NEW YORK (CBSNewYork/AP) -- There's been a significant step forward in the criminal investigation into the Trump Organization.

As Laura Podesta explains, it's one that could lead to an indictment.

A two year investigation into the Trump organization may be advancing into a new phase. A source confirms to CBS News the Manhattan district attorney's office is convening a special grand jury to possibly consider criminal charges against top executives at former President Donald Trump's company.

A key target of the investigation is longtime Trump Organization CFO Allen Weisselberg.

"There is no transaction financially that did not go through Allen Weisselberg," said legal analyst Rikki Klieman.

CBS News has learned investigators are looking at the legality of tuition payments Weisselberg made to to his grandchildren's New York private school. His former daughter-in-law says some of the checks were signed by Weisselberg or Donald Trump.

Among the issues Manhattan DA Cy Vance, Jr. is investigating is possible hush payments made on behalf of Trump to silence women who've claimed to have had affairs with him, and potential property overvaluations.

"Possible charges of bank fraud, insurance fraud, tax fraud. This is a problem for Donald Trump if Allen Weisselberg becomes a witness against him," Klieman siad.

Those real estate accusations are something Trump's former personal lawyer Michael Cohen alleged two years ago.

"To your knowledge, did the president or his company ever inflate assets or revenues," former Rep. William Lacy Clay asked at the time.

"Yes," Cohen said.

"And was that done with the president's knowledge or direction?" Clay asked.

"Everything was done with the knowledge and at the direction of Mr. Trump," Cohen said.

In a statement, Trump called the investigation purely political, and driven by highly partisan Democrat prosecutors.

The new grand jury could eventually be asked to consider returning indictments. While working on that case, it also will be hearing other matters. The grand jury will meet three days a week for six months, according to the Washington Post.

Attorney General Letitia James said last week that she assigned two lawyers to work with Vance's office on the probe after her civil investigation into Trump evolved into a criminal matter.

James, a Democrat, said her office also is continuing its civil investigation into Trump. She did not say what prompted her office to expand its investigation into a criminal probe.

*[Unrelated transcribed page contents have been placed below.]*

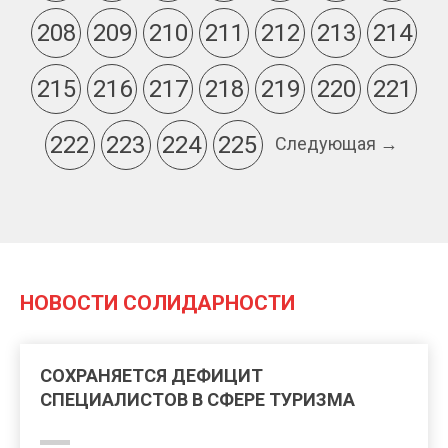
208
209
210
211
212
213
214
215
216
217
218
219
220
221
222
223
224
225
Следующая →
НОВОСТИ СОЛИДАРНОСТИ
СОХРАНЯЕТСЯ ДЕФИЦИТ
СПЕЦИАЛИСТОВ В СФЕРЕ ТУРИЗМА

In recent months, Vance hired former mafia prosecutor Mark Pomerantz to help run the investigation and has been interviewing witnesses, including Trump's former personal lawyer, Michael Cohen.

Vance declined to run for reelection and will leave office at the end of the year, meaning the Trump case is likely to pass to his successor in some form. An election next month is all but certain to determine who that will be.

Trump said in a statement last week that he's being "unfairly attacked and abused by a corrupt political system." He contends the investigations are part of a Democratic plot to silence his voters and block him from running for president again.

In February, the U.S. Supreme Court buoyed Vance's investigation by clearing the way for the prosecutor to enforce a subpoena on Trump's accounting firm and obtain eight years of tax returns and related documents for the former president, the Trump Organization and other Trump entities.

The documents are protected by grand jury secrecy rules and are not expected to be made public.